### Problem to work on
Among the lines below, tally those that contain "Quick" and respond with the total only.

Dataset entries
┌──
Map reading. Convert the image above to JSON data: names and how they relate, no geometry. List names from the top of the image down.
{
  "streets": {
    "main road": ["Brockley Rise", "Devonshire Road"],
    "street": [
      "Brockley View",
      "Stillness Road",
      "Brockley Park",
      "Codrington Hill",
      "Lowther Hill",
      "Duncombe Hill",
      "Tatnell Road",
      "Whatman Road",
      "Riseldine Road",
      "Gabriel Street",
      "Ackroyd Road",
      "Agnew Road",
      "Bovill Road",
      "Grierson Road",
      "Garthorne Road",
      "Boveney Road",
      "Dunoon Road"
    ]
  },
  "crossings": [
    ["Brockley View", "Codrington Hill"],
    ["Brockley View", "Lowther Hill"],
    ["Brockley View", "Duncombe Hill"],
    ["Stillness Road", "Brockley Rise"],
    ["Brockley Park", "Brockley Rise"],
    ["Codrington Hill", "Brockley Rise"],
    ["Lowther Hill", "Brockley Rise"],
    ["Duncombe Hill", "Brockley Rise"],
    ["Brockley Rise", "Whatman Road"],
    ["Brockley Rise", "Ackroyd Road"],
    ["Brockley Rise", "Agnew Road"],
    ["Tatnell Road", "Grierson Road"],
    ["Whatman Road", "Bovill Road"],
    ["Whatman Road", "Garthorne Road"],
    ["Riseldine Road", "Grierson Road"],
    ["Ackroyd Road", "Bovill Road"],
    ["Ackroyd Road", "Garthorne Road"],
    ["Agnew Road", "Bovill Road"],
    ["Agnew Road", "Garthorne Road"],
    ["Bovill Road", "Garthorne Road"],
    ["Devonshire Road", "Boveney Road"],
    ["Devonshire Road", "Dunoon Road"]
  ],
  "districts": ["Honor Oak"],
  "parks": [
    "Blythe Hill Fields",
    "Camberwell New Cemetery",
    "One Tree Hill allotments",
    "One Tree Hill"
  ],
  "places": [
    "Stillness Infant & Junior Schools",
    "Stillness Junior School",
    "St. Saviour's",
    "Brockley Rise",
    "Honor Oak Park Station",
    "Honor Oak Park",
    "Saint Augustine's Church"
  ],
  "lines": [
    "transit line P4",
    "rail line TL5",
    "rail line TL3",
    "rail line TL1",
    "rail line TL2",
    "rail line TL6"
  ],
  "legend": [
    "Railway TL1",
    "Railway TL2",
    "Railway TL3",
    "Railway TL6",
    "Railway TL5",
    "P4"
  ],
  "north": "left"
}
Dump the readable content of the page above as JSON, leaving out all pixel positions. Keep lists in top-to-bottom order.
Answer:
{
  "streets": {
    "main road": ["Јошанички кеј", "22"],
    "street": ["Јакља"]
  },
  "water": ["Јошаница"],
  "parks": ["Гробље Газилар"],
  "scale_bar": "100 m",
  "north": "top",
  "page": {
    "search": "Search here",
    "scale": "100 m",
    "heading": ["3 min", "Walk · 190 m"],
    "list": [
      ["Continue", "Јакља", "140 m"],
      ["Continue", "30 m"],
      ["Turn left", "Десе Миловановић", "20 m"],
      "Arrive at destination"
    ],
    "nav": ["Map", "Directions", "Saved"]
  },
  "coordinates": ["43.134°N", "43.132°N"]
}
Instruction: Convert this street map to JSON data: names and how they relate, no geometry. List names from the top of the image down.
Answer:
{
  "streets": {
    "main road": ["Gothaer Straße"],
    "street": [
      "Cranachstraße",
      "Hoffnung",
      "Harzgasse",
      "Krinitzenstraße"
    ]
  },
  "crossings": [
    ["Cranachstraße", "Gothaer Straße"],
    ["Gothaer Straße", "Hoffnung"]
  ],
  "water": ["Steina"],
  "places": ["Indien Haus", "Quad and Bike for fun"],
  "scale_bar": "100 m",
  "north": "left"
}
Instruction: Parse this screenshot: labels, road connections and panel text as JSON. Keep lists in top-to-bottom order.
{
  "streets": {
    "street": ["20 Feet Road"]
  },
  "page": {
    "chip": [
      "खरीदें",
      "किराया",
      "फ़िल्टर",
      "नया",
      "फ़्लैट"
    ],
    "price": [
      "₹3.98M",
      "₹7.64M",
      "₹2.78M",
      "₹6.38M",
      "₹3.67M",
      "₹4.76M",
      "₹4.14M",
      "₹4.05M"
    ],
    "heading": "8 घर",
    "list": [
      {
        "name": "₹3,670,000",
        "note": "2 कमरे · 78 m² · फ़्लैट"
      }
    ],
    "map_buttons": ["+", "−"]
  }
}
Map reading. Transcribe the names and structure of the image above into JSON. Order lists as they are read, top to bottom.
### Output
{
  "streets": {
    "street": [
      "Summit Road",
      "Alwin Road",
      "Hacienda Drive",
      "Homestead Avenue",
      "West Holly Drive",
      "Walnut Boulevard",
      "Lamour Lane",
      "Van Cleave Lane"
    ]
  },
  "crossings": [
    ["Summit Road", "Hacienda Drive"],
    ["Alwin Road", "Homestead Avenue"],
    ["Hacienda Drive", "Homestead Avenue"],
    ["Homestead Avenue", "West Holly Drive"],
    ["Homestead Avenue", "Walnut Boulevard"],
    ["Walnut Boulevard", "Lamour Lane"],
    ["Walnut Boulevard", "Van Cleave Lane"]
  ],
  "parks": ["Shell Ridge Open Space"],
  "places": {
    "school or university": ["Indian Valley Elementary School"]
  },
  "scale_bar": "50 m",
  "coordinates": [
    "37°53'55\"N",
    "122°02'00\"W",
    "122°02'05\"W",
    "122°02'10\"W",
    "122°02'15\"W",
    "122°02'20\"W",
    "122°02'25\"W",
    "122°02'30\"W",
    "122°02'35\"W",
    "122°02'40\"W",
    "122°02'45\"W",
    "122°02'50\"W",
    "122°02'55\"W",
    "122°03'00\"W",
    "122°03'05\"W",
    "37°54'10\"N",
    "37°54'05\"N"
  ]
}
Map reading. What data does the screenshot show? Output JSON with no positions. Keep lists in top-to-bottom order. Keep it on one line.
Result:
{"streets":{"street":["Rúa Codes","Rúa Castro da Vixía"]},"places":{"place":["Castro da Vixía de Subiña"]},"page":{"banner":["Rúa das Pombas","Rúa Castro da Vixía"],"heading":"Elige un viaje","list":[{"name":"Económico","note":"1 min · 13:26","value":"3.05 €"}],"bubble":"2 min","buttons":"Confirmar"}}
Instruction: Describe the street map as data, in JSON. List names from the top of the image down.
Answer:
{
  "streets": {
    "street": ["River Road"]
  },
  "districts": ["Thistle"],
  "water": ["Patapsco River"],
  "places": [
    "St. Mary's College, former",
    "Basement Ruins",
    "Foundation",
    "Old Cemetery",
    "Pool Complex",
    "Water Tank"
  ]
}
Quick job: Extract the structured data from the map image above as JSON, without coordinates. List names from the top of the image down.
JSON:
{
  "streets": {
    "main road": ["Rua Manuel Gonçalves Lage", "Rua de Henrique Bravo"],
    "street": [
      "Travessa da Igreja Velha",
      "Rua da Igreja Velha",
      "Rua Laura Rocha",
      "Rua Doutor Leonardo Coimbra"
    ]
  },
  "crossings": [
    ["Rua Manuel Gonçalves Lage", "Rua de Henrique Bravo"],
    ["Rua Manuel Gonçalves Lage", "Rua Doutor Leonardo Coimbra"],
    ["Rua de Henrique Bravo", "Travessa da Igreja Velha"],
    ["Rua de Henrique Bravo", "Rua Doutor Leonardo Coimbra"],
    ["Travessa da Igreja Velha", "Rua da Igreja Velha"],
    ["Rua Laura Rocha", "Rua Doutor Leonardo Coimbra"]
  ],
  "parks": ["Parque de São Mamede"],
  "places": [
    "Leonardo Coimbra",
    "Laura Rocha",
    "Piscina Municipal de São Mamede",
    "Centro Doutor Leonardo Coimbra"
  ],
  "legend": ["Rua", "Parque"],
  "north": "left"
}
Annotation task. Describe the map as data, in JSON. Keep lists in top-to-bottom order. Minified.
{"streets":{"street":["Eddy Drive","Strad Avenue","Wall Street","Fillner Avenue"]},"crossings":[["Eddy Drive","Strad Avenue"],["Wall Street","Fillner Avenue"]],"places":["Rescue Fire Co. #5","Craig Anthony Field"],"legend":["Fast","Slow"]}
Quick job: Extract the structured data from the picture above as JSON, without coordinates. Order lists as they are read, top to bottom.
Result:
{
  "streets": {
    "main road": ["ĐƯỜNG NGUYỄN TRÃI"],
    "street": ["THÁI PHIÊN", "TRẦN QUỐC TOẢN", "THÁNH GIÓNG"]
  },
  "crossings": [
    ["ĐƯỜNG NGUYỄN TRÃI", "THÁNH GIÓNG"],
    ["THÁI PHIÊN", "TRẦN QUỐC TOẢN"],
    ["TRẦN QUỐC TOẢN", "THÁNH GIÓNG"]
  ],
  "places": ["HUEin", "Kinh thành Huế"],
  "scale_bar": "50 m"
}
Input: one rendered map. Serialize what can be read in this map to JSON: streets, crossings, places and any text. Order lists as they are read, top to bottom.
└──
### Problem solution
2